RGB blending provides three colour channels: Red, Green and Blue. The combination process is additive: low values in a channel result in dark colours while high amplitudes result in bright colours. A strong response in all three channels will output as white.
CMY blending provides three colour channels: Cyan, Magenta and Yellow. The combination process is subtractive: low values in all three channels output as white, with strong responses outputting darker colours.
Example 1: RGB Blending to display spectral decomposition
RGB blending can be used to simultaneously display different frequency bands from a spectral decomposition analysis to help identify frequency dependent structures (such as variations in thickness of channel features). To find out more about our spectral decomposition process, see Spectral Decomposition.
Example 2: CMY Blending to show structural features identified by different strategies
CMY blending can be used to show multiple structural attributes, each using a different technique to identify faults. The different colours provide an easy way to identify areas where the attributes agree, or where one attribute discriminates different features as compared to another.
- In the Control Panel, open the Group tab.
- At the tab header, click the Add icon.
- Click New RGB/CMY Group and type a name for the group.
- Click OK.
- In the Details Panel, choose between RGB or CMY blending.
Select the appropriate volumes for Red, Green, Blue or Cyan, Magenta, Yellow. Alternatively, right click on a volume in the Volume tab and select Add to Group.
Tip: If spectral decomposition (or gather volumes) are chosen, an additional selector to specify the frequency (or gather dimension) will appear.
- Select the check box to Use min and max from volume settings. If unchecked, specify a separate min and max clip for the volume, or click Estimate for Insight to estimate a reasonable range. By altering the min and max clip of a volume, you will be able to view certain events in the traces clearer.

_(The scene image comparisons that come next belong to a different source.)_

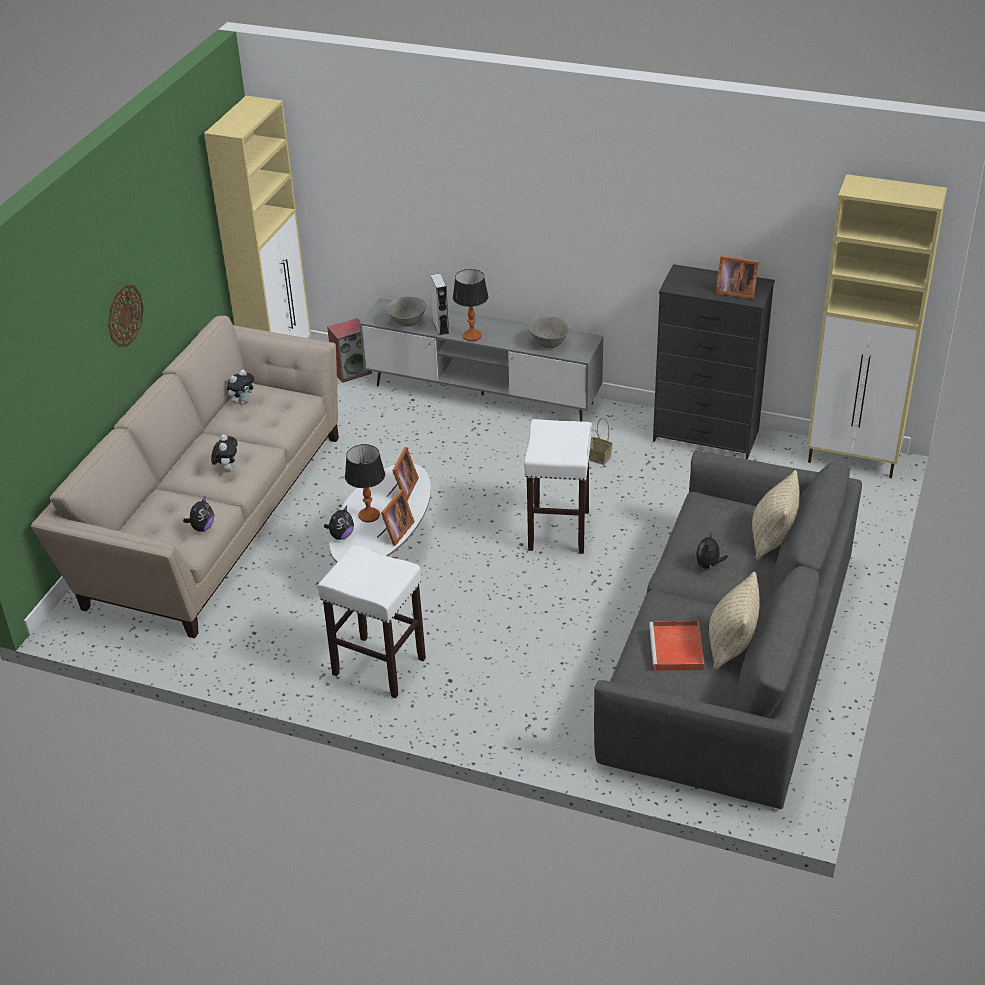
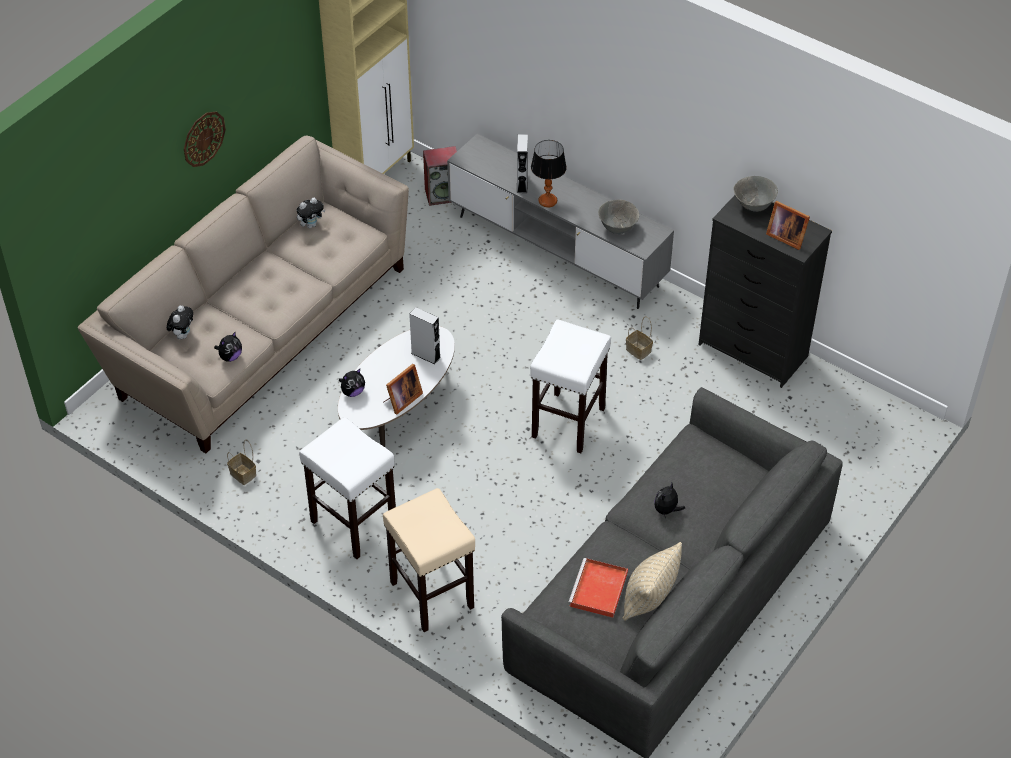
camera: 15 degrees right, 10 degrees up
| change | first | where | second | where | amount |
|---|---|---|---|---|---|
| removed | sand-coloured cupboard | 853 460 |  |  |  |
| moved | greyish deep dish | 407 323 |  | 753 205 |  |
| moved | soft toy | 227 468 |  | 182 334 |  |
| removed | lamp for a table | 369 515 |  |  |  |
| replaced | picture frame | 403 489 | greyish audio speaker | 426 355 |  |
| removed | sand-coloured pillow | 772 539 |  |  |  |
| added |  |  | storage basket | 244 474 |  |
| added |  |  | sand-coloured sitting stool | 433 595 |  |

- Select the Reverse ra... check box to reverses the values from an individual channel.
- Click the green traffic light button to enable/disable the selected volume.
Note: The selected Red, Green and Blue volumes can be inter-changed by dragging the left side of the label up or down to the desired colour.
Example of RGB workflow
RBG blending of spectral decomposition can be used to highlight different thicknesses in channel structures.

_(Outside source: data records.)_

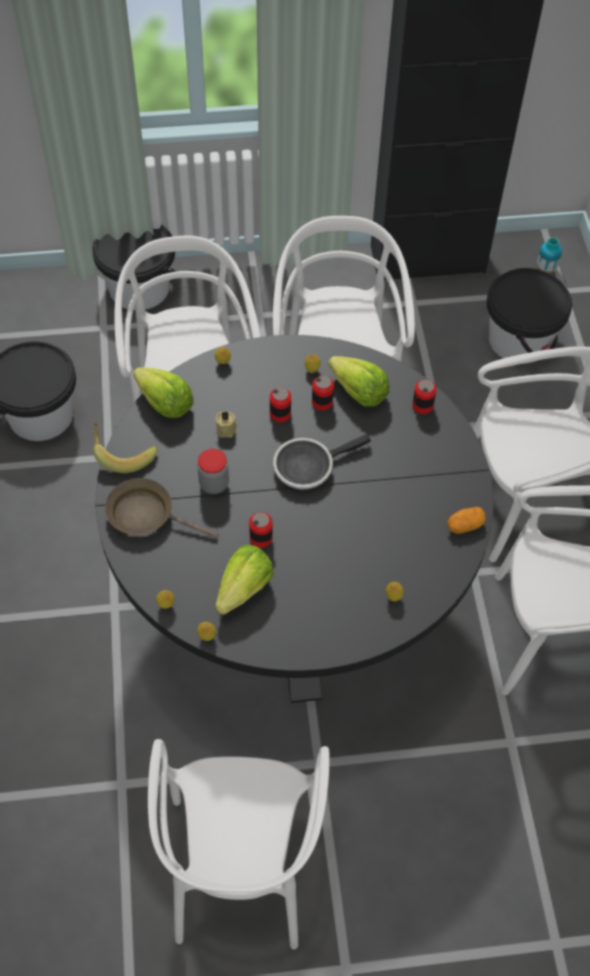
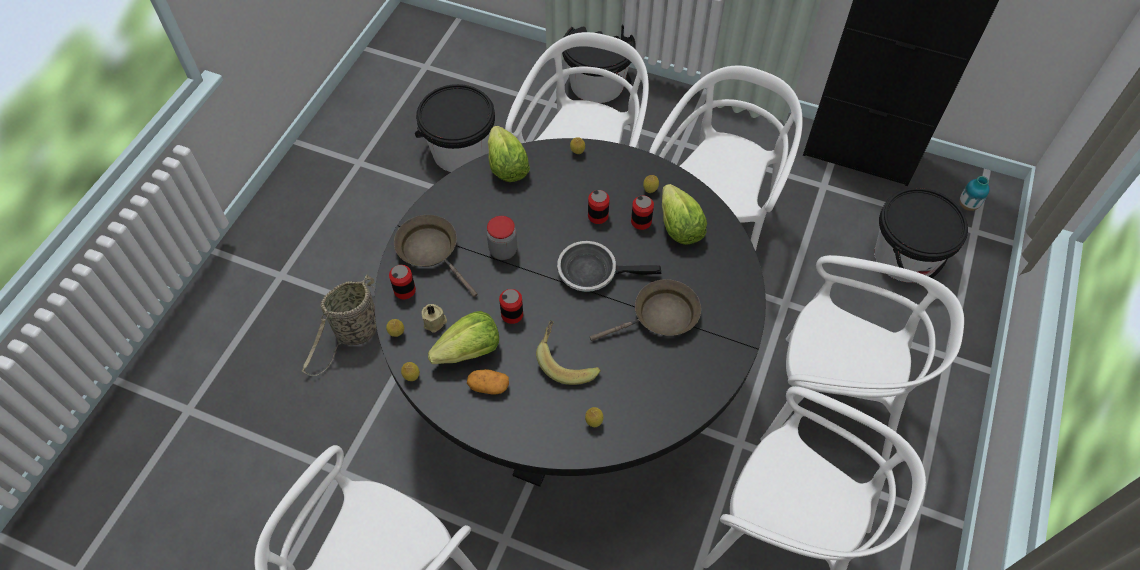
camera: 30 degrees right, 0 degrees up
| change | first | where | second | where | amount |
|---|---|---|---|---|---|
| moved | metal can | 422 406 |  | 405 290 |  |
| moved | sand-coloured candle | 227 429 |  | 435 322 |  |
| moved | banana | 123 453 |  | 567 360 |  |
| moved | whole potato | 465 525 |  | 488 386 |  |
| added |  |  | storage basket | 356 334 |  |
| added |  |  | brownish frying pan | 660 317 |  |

Example: Use spectral decomposition to identify potential channel features. Use RGB blending of the frequency data below a flattened horizon to identify changes in frequency response, consistent with different channel thicknesses. Viewing RGB blends of balanced Near-Mid-Far stack data when flattened to a depositional surface can reveal AVA and possible fluid effects.
- Possible bright amplitude features are identified in spectral decomposition volume, brighter in the higher frequencies. Notice that it was just missed by well 4.
- Create an RGB blended volume from the above spectral decomposition blending low, mid, and high frequencies. Still not clear enough.
- Let’s put some geological context in here. The base reservoir horizon has been picked as a depositional surface just below the channel features. Create a flattener process, flattening the data to our horizon. Displayed time slice of spectral decomposition volume in the flattened domain. Scroll through time-slices above the flattened horizon. The bright amplitude seen in the full stack may be our channel. Looks promising in the flattened, RGB blended spectral decomposition volume.
- Let’s use RGB blending to combine our Near, Mid and Far Stacks in the location identified in step 3. RGB blend of Near, Mid and Far stacks. Nice example of a possible channel feature missed by well 4. Perhaps continue on with an AVO study on this area. Insight has some great gather imaging processes that can be utilized to remove unwanted noise in the original gather volume before continuing with AVO.
Example of CMY blending
In this example, CMY blending is used to combine the display of different processes used to highlight structural features. The single blended view allows easier interpretation of the fault structure.